_Fragment do przeczytania:_
----------

Powiem Ci z perspektywy faceta - gdyby to dotyczyło mnie przed ślubem, to wolałbym o takiej sytuacji wiedzieć. To by bolało, ale wolałbym jednak wiedzieć, niż dowiedzieć się o tym 2 lata później, a jeszcze gorzej, dowiedzieć się o tym od osoby trzeciej - np. w formie szantażu lub zemsty. Ja bym jednak nie porzucił narzeczonej, tylko widząc że ten jej żal jest naprawdę szczery, spróbowalibyśmy odbudować to co się zepsuło.

Bo przecież, nie może być tak, że po ślubie "trzeba" zdradę wybaczać (gdyż odbył się uroczysty ślub), a przed ślubem można się wziąć i rozejść - albo się na 100% kochacie i potraficie sobie wybaczyć nawet takie błędy, albo to jeszcze nie jest taka w pełni wybaczająca miłość. Lecz zdaję sobie sprawę, że to nie jest proste.

----------

[Zapisane pozycje zbioru danych]

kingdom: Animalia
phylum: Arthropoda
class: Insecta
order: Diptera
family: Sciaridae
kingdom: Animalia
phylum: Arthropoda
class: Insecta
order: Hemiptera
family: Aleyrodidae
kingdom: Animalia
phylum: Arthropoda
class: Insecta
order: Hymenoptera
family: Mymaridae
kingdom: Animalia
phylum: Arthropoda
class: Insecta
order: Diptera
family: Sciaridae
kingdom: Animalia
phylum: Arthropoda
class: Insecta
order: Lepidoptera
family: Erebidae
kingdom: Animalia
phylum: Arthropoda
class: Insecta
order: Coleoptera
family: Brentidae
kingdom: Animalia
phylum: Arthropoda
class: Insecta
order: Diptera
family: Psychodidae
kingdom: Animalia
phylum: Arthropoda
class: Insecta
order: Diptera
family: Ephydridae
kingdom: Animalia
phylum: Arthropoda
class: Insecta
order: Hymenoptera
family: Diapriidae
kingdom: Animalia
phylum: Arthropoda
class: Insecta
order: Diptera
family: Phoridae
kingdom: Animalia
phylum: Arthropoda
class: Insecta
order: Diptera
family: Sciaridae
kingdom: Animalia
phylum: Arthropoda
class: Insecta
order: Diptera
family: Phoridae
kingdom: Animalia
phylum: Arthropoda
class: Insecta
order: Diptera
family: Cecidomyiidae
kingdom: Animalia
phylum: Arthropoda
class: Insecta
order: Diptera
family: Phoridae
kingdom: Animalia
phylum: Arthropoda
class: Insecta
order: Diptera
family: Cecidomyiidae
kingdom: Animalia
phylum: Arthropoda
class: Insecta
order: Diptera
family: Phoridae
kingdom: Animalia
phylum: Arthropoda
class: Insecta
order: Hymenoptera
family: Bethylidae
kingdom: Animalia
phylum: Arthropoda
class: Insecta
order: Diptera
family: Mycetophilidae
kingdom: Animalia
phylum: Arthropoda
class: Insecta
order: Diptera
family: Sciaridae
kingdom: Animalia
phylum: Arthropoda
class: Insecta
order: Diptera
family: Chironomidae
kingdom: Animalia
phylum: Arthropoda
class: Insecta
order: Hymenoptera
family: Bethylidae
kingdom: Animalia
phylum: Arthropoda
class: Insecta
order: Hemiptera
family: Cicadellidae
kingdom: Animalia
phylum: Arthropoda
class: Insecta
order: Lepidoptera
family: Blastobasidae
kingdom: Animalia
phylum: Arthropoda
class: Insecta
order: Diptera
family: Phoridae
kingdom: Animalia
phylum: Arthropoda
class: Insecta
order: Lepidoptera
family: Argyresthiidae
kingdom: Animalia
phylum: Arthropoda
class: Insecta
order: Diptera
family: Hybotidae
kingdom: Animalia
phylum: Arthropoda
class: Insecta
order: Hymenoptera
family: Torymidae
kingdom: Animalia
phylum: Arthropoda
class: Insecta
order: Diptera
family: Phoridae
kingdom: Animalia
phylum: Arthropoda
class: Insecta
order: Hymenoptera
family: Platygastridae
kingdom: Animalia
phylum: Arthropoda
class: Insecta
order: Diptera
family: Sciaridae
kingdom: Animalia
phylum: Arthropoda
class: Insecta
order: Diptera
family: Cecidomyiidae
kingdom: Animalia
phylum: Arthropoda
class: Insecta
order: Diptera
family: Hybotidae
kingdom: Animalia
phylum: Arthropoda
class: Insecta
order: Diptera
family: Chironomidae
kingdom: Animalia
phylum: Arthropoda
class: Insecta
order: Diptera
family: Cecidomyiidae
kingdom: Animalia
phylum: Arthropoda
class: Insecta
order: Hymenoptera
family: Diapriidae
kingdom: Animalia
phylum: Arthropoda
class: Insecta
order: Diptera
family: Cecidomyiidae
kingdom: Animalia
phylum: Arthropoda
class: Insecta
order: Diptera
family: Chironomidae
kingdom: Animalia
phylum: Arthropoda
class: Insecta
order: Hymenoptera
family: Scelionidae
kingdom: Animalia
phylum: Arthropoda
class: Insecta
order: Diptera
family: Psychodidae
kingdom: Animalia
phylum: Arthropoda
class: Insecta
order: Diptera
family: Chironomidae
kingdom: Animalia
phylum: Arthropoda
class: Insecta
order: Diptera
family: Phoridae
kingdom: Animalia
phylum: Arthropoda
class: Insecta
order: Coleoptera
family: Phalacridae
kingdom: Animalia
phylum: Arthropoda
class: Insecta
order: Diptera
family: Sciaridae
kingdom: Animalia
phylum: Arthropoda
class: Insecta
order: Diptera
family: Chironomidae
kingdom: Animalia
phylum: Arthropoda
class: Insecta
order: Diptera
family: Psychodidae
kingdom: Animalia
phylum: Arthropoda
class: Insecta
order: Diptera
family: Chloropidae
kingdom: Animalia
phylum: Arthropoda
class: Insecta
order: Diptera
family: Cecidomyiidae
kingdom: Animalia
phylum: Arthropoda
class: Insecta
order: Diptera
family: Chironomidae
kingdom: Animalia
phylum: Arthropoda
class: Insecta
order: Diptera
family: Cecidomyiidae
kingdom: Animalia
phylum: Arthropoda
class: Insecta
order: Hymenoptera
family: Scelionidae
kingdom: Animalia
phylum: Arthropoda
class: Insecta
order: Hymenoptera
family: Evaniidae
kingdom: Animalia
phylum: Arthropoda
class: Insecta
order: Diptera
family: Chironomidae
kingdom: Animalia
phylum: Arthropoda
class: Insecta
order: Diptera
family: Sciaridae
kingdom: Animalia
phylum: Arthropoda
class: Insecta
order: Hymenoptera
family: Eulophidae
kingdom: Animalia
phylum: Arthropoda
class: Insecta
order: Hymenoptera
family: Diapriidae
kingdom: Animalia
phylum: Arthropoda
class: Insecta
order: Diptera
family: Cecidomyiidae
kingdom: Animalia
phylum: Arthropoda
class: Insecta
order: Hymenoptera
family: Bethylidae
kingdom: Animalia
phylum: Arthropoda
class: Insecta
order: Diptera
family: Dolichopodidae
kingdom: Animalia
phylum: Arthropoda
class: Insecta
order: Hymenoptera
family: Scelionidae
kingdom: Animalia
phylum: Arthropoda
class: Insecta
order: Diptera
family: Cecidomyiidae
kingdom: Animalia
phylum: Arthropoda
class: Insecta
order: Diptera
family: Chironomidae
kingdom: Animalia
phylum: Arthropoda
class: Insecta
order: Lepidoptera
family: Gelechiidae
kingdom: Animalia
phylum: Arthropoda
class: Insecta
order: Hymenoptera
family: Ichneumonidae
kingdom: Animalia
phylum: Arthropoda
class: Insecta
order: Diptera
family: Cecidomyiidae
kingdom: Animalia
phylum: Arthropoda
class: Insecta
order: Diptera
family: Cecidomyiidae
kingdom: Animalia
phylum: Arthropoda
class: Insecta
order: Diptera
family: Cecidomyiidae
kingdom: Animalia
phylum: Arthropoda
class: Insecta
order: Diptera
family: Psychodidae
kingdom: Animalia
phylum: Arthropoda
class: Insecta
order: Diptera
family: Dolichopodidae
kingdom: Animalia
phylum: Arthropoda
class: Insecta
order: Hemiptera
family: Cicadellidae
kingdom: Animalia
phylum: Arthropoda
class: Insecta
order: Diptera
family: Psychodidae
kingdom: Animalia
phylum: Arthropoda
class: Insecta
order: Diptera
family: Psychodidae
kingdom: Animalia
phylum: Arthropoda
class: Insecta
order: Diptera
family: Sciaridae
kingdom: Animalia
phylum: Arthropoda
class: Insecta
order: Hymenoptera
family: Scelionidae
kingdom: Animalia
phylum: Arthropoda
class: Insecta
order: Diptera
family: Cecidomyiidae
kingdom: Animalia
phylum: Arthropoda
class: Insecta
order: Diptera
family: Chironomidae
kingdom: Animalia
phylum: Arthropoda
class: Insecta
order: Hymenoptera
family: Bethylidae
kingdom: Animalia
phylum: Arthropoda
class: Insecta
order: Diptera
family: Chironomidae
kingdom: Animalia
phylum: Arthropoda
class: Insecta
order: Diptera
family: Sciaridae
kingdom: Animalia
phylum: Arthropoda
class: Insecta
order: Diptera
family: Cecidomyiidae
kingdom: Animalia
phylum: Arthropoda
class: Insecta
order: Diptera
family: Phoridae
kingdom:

----------

_Zadania do wykonania:_
1/ Streść fragment w dwóch zdaniach.
2/ Od kogo według fragmentu byłoby jeszcze gorzej dowiedzieć się o takiej sytuacji?
3/ Wypisz z fragmentu wszystko od „Powiem Ci z” aż po „co się zepsuło.”.

_Wyniki ćwiczenia:_
1/ Piszący z perspektywy mężczyzny wolałby dowiedzieć się o takiej sytuacji przed ślubem, nawet jeśli by to bolało, niż po dwóch latach lub od osoby trzeciej, a widząc szczery żal narzeczonej, próbowałby odbudować to, co się zepsuło. Uważa, że nie może być tak, iż zdradę trzeba wybaczać dopiero po ślubie, a przed nim można się rozejść, choć przyznaje, że to nie jest proste.

2/ Od osoby trzeciej, np. w formie szantażu lub zemsty.

3/
Powiem Ci z perspektywy faceta - gdyby to dotyczyło mnie przed ślubem, to wolałbym o takiej sytuacji wiedzieć. To by bolało, ale wolałbym jednak wiedzieć, niż dowiedzieć się o tym 2 lata później, a jeszcze gorzej, dowiedzieć się o tym od osoby trzeciej - np. w formie szantażu lub zemsty. Ja bym jednak nie porzucił narzeczonej, tylko widząc że ten jej żal jest naprawdę szczery, spróbowalibyśmy odbudować to co się zepsuło.